Benjamin Franklin Papers

To Benjamin Franklin from Ebenezer Kinnersley, 13 October 1770

From Ebenezer Kinnersley6

ALS: the Royal Society7

Philada. Octo. 13. 1770

Dear Sir,

I received your Favour of March 18. I thank you for speaking to Mr. Nairne;8 he has now sent a Thermometer that pleases. The English School has indeed been discouraged, and, in Consequence, declining;9 Particulars would be too tedious to mention now; I have been almost determined to seek my Fortune abroad again.
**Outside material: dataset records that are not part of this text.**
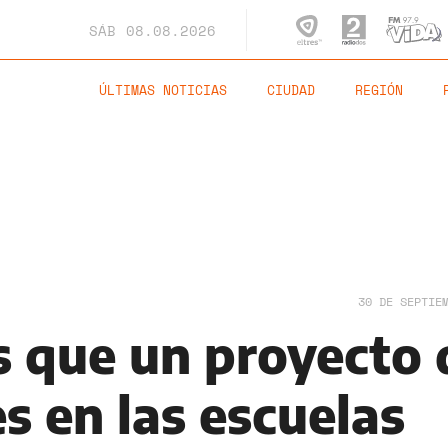
SÁB
08.08.2026
ÚLTIMAS NOTICIAS
CIUDAD
REGIÓN
30 DE SEPTIE
 que un proyecto 
s en las escuelas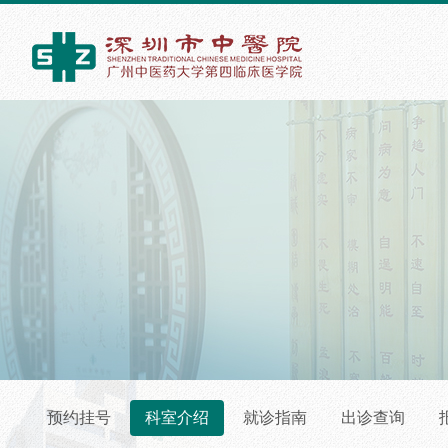
预约挂号
科室介绍
就诊指南
出诊查询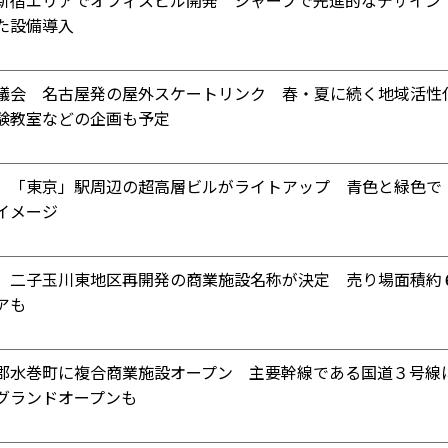
新宿エリアでオフィスビル開発 シャープで先進的なデザイン
た設備導入
議会 名古屋発の屋外スケートリンク 春・夏に続く地域活性
験教室などの企画も予定
 「東京」駅周辺の超高層ビルがライトアップ 青色と緑色で
イメージ
 二子玉川東地区再開発の商業施設名称が決定 売り場面積約
アも
郡水巻町に複合商業施設オープン 主要幹線である国道３号線
グランドオープンも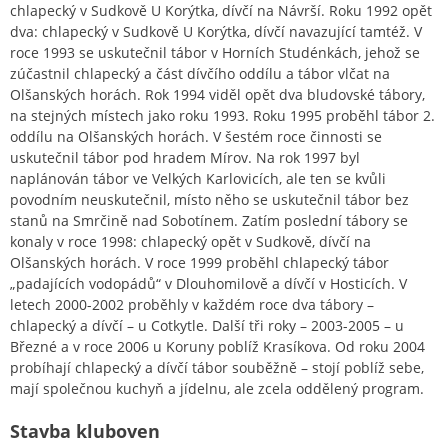
chlapecký v Sudkově U Korýtka, dívčí na Návrší. Roku 1992 opět
dva: chlapecký v Sudkově U Korýtka, dívčí navazující tamtéž. V
roce 1993 se uskutečnil tábor v Horních Studénkách, jehož se
zúčastnil chlapecký a část dívčího oddílu a tábor vlčat na
Olšanských horách. Rok 1994 viděl opět dva bludovské tábory,
na stejných místech jako roku 1993. Roku 1995 proběhl tábor 2.
oddílu na Olšanských horách. V šestém roce činnosti se
uskutečnil tábor pod hradem Mírov. Na rok 1997 byl
naplánován tábor ve Velkých Karlovicích, ale ten se kvůli
povodním neuskutečnil, místo něho se uskutečnil tábor bez
stanů na Smrčině nad Sobotínem. Zatím poslední tábory se
konaly v roce 1998: chlapecký opět v Sudkově, dívčí na
Olšanských horách. V roce 1999 proběhl chlapecký tábor
„padajících vodopádů“ v Dlouhomilově a dívčí v Hosticích. V
letech 2000-2002 proběhly v každém roce dva tábory –
chlapecký a dívčí – u Cotkytle. Další tři roky – 2003-2005 – u
Březné a v roce 2006 u Koruny poblíž Krasíkova. Od roku 2004
probíhají chlapecký a dívčí tábor souběžně – stojí poblíž sebe,
mají společnou kuchyň a jídelnu, ale zcela oddělený program.
Stavba kluboven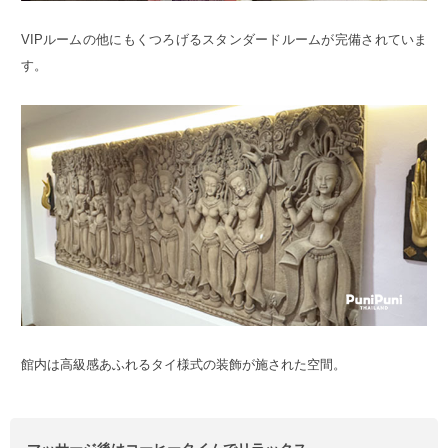
VIPルームの他にもくつろげるスタンダードルームが完備されていま
す。
館内は高級感あふれるタイ様式の装飾が施された空間。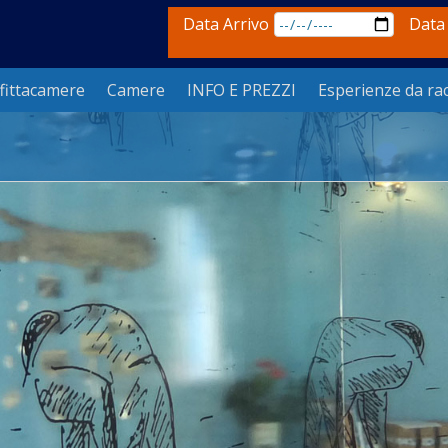
Data Arrivo
Data
fittacamere
Camere
INFO E PREZZI
Esperienze da ra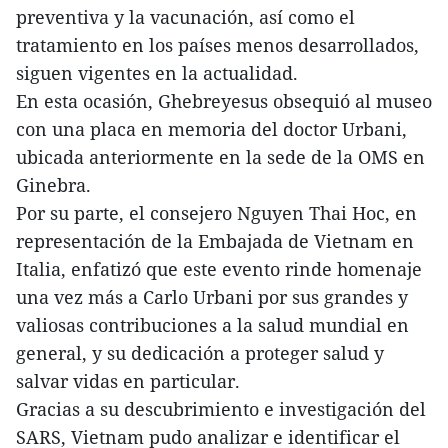
preventiva y la vacunación, así como el
tratamiento en los países menos desarrollados,
siguen vigentes en la actualidad.
En esta ocasión, Ghebreyesus obsequió al museo
con una placa en memoria del doctor Urbani,
ubicada anteriormente en la sede de la OMS en
Ginebra.
Por su parte, el consejero Nguyen Thai Hoc, en
representación de la Embajada de Vietnam en
Italia, enfatizó que este evento rinde homenaje
una vez más a Carlo Urbani por sus grandes y
valiosas contribuciones a la salud mundial en
general, y su dedicación a proteger salud y
salvar vidas en particular.
Gracias a su descubrimiento e investigación del
SARS, Vietnam pudo analizar e identificar el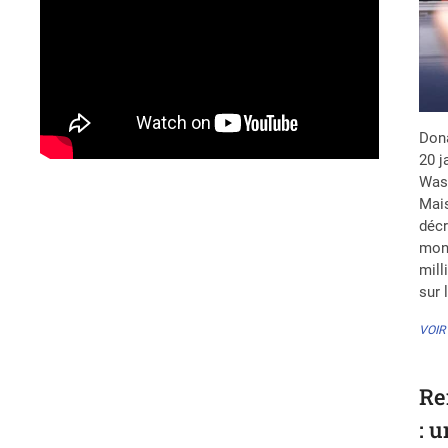
Dona
20 j
Wash
Mais
décr
mond
mill
sur 
VOIR
Re
:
The Conducting Quality of some Sorts of Charcoal is indeed very remarkable. I have found Oak, Beech and Maple to conduct very well; but try’d several Pieces of Pine Coal without finding one that would conduct at all; perhaps they were made in a Fire not hot enough, or not continued in it long enough. A strong Line drawn on Paper with a black Lead Pencil will conduct an electrick Shock pretty readily; but this perhaps may not be new to you.

On the 12th. of last July, three Houses in this City and a Sloop at one of the Wharfs were, in less than an Hour’s Time, all struck with Lightning. The Sloop and two of the Houses were considerably damaged; the other was the Dwelling House of Mr. Joseph Moulder, in Lombard Street,1 which being provided with a round iron Conductor, Half an Inch thick, its several Lengths screwed together so as to make very good Joints, and the lower End five or six Feet under Ground; the Lightning, leaving every Thing else, pursued its Way thro that, melted off six Inches and a Half of the slenderest Part of a brass Wire fixt in the Top, and did no further Damage within Doors, or without. Capt. Falconer, who brings you this, was in the House at the Time of the Stroke, and says it was an astonishing loud one. If you publish this Paragraph, do please to correct it first. I am, Dear Sir, with very sincere Respect, your most obedient humble Servant

Ebenr. Kinnersley

Dr. Franklin

[Note numbering follows the Franklin Papers source.]

6Clergyman, teacher, and BF’s principal scientific associate; see above, IV, 192 n.

7An extract, containing all but the first and last paragraph and with some phrases italicized, was printed in Phil. Trans., LXIII (1773–74), 38–9.

8The electrician and instrument-maker, for whom see above, X, 171 n.

9The English School of the Academy of Philadelphia, of which Kinnersley was the master, had for some time been declining in favor of the Latin School. See above, VIII, 415 n; Thomas H. Montgomery, A History of the University of Pennsylvania from Its Foundation to A.D. 1770 (Philadelphia, 1900), pp. 244–51.

1See Pa. Gaz., July 19, 1770. Joseph Moulder (1729–79) had been a sailmaker as a young man, and presumably still was; during the Revolutionary period he was involved in Pennsylvania politics and became an officer in the militia. Pa. Geneal. Mag., XXII (1961), 121; Decennial Register of the Pennsylvania Society of Sons of the Revolution, 1888–1898 (Philadelphia, 1898), p. 369.